The Novint Falcon controller is a strange contraption featuring three motorised arms attached to a ball. The arms create subtle resistance to allow games players to feel three-dimensional objects and be jolted by the impact of explosions, bullets and tight turns on a racing circuit.

But his difficulty in selling the idea of the $150 (Dh550.5) Falcon to game publishers, hardware manufacturers, console makers, retailers and the public has been a source of great frustration.

Until, that is, he came up with a new business model that broke the impasse. "For the past five years I've been telling everybody that we're going to get games [designed to be played with the controller] but people were sceptical," he says.

"They said: 'How are you going to get game support when you don't have an installed base [of players using Falcon], and how do you get an installed base if you don't have games that support it?'"

Anderson decided the solution to this conundrum would be to force a breakthrough with the games publishers. "Instead of telling publishers, 'We want you to support the Falcon,' we said, 'We want to buy the 3D touch rights to your game'."

"So instead of asking them to do something for us, we went to them and wanted to buy something that they didn't even know they had - and we were the only company that could buy it."

RAW RECORDS —

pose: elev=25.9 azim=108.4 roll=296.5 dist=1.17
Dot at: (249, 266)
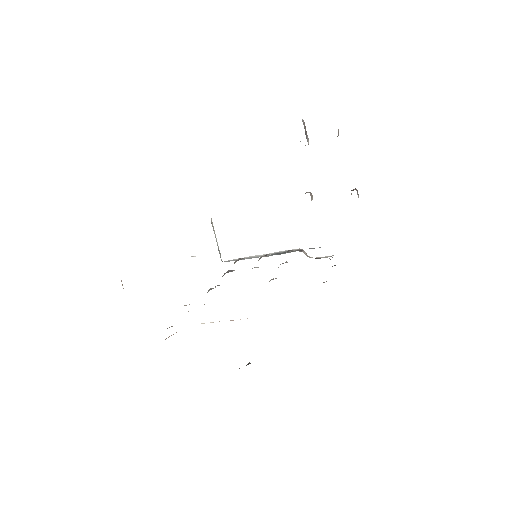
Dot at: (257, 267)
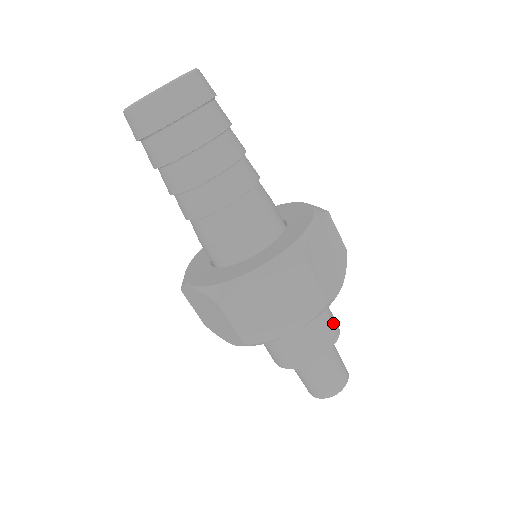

* * *

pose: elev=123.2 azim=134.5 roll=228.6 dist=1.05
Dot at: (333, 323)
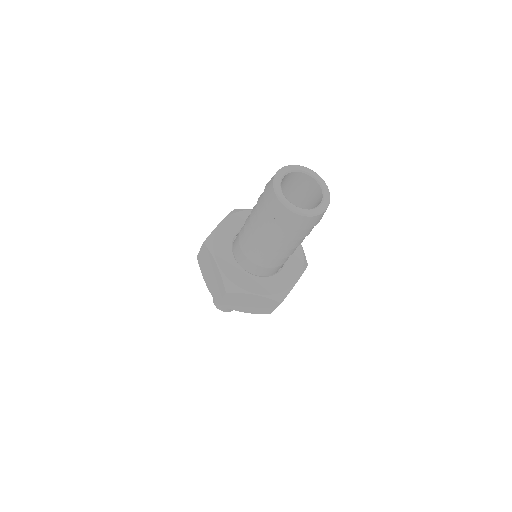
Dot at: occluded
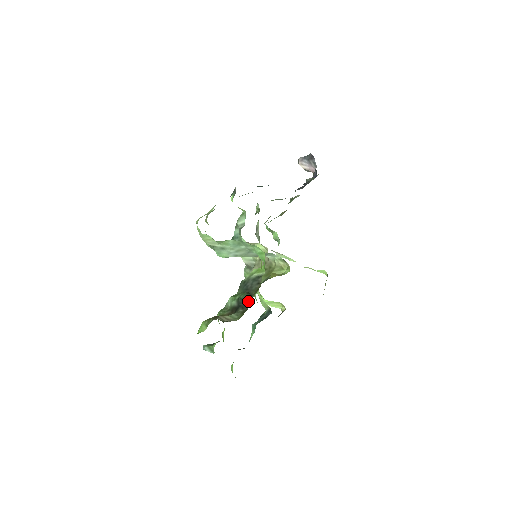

STATED PROBLEM A — Check whether each statement agrees with the Novint Falcon passage: (i) the controller has three motorised arms attached to a ball; (ii) the Falcon costs $150; (iii) Anderson asked publishers to support the Falcon. Answer yes or no for each, quoting the deciding words of the passage.
STATED PROBLEM B — Please carry on the Novint Falcon passage past its final sentence.

EXPECTED ANSWER A —
(i) Yes: "featuring three motorised arms attached to a ball"
(ii) Yes: "the $150 (Dh550.5) Falcon"
(iii) No: "Instead of telling publishers, 'We want you to support the Falcon,' we said, 'We want to buy the 3D touch rights to your game'."

EXPECTED ANSWER B —
Novint also agreed to pay an advance on any royalties due to the publishers for the adapted versions of their games. In addition, it would do the work of incorporating the technology into the games. "There was no risk and no cost for them - it was all upside. Publishers have loved this deal," he says.

It sounds as if Novint, a small company with 35 staff, would need to have big pockets to make these sorts of payments, but the chief executive and founder says this is not the case.

He cites an example of a publisher spending $8 million to develop a game. Novint would spend about 1 per cent of this amount: $40,000 to acquire the rights and $40,000 to pay a developer to work for three months on adapting it.

Anderson, 34, began developing his ideas about touch - the field of haptics - in 1995 in the US government's Sandia National Laboratories in New Mexico. He had grown up in Los Alamos, where his father had worked in Sandia's sister laboratory, focused on weapons research and design. His grandfather also worked in the Los Alamos lab on the Manhattan project, where Robert Oppenheimer developed the first atomic bomb.

Haptics project

The Novint founder, a student of electrical engineering at the University of New Mexico, joined Sandia on graduation and led a haptics project there for five years before leaving in 2000 and licensing the technology he had developed.

"I discovered I had an entrepreneurial itch so I founded Novint. It was just me to start with until another Sandia employee joined a few months later and an intellectual property lawyer from there," he recalls.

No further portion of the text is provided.